Sex-specific negotiation rules in a costly conflict over parental careSex-specific negotiation rules in a costly conflict over parental care
Faculty of Sciences. Biology
Behavioural Ecology & Ecophysiology
Animal behaviour. - London
100(2015), p. 52-58
University of Antwerp
Sexual conflict theory predicts a trade-off in individual parental care allocated to either current or future reproduction. The optimal amount of current parental effort is expected to differ between adult males and females, with a conflict resolution being reached by negotiation depending on multiple family cues. Currently, a debate exists on how negotiation takes place, along with its potential costs or benefits for all family members. In particular, the specific negotiation rules that male and female parents apply often remain obscure, which in part results from a shortage of empirical studies. We used captive canaries, Serinus canaria, to evaluate consequences of sexual conflict for the offspring by comparing uniparental (female cared for a half clutch) and biparental (both parents cared for a full clutch) families. Our results suggest overall less parental effort in biparental families and offspring were observed to beg harder for parental resources, weigh less as fledglings and tended to grow slower compared to uniparental families.

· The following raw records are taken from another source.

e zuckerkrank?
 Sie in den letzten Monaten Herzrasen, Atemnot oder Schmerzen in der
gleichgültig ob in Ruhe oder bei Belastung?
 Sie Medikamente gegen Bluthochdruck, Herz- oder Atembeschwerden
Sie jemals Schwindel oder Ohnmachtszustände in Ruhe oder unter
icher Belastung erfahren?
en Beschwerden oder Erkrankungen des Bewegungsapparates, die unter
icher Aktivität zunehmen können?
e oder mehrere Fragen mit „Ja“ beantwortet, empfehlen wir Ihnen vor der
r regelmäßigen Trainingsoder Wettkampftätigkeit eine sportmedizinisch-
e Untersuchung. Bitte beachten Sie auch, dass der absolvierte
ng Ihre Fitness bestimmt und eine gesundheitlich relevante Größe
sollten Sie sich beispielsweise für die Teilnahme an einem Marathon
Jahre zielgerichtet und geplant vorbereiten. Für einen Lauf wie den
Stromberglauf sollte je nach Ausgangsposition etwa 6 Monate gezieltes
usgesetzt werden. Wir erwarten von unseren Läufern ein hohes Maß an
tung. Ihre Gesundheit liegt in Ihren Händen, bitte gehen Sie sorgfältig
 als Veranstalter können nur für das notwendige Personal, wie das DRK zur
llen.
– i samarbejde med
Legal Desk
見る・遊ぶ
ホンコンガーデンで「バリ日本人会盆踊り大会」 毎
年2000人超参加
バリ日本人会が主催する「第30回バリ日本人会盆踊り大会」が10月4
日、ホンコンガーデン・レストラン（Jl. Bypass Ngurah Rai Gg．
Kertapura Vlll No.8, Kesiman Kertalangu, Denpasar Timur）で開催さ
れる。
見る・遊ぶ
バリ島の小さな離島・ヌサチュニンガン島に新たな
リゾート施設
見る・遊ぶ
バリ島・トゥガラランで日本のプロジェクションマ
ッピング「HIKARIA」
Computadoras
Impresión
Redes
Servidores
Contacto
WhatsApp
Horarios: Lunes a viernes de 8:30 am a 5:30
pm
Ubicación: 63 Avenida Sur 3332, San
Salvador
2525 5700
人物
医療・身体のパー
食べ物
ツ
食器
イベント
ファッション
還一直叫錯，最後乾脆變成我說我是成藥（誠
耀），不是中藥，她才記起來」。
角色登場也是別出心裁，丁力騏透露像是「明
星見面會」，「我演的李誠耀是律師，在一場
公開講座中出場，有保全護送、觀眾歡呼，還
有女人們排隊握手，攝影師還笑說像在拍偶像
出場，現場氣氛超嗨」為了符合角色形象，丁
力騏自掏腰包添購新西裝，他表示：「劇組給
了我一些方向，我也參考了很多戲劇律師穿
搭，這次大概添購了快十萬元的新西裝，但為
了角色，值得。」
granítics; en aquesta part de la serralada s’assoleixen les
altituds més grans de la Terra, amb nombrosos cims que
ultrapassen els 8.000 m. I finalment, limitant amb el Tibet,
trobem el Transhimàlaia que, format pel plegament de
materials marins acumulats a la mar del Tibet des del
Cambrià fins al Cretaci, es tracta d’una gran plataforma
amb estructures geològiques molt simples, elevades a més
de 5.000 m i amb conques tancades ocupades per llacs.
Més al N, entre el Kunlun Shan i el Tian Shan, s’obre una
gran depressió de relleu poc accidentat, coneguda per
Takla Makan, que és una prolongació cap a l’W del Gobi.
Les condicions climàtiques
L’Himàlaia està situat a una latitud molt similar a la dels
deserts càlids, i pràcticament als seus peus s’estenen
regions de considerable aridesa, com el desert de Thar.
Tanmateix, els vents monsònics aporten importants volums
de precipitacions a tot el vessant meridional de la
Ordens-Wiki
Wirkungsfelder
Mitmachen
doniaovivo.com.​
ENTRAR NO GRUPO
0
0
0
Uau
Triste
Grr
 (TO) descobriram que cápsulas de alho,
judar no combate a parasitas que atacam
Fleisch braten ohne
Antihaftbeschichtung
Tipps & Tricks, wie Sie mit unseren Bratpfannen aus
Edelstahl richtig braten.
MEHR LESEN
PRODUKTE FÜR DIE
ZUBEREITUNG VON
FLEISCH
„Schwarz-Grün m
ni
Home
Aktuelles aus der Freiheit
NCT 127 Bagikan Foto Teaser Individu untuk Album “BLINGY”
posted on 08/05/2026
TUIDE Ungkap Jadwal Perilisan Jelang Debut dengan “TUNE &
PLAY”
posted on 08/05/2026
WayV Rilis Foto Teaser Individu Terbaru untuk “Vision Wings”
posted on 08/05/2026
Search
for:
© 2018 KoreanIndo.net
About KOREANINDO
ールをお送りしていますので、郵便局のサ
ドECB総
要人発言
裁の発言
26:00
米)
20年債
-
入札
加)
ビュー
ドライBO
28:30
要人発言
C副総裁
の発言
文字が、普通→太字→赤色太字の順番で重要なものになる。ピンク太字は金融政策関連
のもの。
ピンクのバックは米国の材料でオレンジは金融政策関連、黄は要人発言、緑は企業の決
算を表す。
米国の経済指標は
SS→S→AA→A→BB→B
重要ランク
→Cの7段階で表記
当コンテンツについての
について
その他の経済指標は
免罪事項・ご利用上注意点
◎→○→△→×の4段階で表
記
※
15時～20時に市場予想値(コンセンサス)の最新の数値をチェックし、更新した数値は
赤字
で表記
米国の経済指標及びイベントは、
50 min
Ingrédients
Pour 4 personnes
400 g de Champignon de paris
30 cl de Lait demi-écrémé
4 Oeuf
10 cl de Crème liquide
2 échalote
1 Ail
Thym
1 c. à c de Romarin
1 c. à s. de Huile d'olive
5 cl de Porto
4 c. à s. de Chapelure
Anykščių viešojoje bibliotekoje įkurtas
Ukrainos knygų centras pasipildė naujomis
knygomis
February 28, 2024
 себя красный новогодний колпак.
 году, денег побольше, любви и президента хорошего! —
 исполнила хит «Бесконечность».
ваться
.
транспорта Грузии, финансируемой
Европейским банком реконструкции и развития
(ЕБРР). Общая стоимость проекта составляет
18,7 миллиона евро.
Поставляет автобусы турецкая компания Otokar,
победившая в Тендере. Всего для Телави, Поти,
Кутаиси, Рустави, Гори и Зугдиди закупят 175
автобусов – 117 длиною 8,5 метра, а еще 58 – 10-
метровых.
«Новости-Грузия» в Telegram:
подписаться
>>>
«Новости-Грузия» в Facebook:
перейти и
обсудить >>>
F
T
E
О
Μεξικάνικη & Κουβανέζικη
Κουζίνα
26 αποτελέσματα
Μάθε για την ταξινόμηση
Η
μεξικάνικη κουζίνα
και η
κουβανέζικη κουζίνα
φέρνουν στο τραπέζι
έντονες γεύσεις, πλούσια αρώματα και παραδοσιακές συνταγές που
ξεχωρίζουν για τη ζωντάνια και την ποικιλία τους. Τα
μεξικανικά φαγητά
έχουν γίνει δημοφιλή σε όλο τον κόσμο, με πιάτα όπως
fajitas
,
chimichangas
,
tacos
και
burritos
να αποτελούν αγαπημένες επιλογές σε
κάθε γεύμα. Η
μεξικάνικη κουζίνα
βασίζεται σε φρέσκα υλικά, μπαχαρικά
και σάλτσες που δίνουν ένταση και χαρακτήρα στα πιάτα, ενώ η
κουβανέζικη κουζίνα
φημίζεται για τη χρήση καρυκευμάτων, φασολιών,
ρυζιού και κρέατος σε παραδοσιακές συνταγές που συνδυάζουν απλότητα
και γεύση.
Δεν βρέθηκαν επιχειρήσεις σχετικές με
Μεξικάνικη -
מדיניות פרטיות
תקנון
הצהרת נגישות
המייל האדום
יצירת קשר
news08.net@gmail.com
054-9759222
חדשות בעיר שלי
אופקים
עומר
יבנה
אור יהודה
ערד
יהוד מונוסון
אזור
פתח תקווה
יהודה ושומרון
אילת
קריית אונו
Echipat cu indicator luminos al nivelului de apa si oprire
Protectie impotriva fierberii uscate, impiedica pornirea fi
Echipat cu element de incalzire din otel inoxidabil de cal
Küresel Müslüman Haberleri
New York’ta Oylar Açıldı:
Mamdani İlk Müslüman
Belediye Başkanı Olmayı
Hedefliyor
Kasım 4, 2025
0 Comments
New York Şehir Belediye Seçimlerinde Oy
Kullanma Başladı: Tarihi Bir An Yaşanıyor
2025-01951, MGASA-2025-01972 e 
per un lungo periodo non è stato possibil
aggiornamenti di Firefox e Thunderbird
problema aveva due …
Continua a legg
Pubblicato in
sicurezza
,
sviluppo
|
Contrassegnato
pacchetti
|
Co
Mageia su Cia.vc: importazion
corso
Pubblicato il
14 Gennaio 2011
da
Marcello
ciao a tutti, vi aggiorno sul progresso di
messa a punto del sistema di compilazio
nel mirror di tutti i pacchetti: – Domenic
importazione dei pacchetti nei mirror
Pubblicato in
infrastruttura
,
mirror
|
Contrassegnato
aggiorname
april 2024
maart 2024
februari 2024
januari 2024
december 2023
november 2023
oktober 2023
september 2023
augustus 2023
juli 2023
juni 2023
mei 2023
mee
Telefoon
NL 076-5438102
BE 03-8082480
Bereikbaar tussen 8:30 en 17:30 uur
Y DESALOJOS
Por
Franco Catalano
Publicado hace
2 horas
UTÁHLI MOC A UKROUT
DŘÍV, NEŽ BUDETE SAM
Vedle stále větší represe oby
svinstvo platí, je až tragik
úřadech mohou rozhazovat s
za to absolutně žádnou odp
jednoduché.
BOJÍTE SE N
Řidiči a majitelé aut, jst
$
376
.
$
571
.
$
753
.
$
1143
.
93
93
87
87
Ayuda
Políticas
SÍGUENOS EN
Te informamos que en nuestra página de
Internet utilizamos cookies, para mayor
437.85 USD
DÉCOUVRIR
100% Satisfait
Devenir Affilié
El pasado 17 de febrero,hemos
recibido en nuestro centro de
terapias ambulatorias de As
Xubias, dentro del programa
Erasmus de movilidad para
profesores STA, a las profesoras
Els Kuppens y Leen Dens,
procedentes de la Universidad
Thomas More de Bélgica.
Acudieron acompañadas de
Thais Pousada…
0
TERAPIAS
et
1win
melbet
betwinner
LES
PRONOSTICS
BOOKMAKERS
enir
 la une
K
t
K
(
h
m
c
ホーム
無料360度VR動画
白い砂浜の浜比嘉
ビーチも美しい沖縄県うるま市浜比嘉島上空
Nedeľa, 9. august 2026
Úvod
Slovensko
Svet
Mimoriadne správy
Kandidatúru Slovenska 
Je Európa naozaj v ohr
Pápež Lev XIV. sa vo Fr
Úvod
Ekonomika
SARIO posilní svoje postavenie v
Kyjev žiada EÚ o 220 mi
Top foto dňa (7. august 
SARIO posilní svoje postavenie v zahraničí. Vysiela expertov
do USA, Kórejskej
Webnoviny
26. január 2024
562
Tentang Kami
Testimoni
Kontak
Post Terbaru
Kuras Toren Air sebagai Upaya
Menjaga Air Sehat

To further increase our understanding of parental negotiation rules, we manipulated the degree of partner visibility and thus information about partner effort by temporarily splitting biparental families. Male and female provisioning strategies depended on both partner visibility and brood demand. An increase in male provisioning was observed after mate removal, whereas the opposite pattern was observed in females. Females, however, increased provisioning in response to offspring begging. We conclude that (1) sexual conflict over parental care is costly for the offspring, (2) sex-specific negotiation rules exist and probably relate to an asymmetry in gathered information and (3) changes in parental feeding strategies trigger a feedback mechanism via brood demand, highlighting the need to consider all family members in order to understand family conflicts and their potential resolution.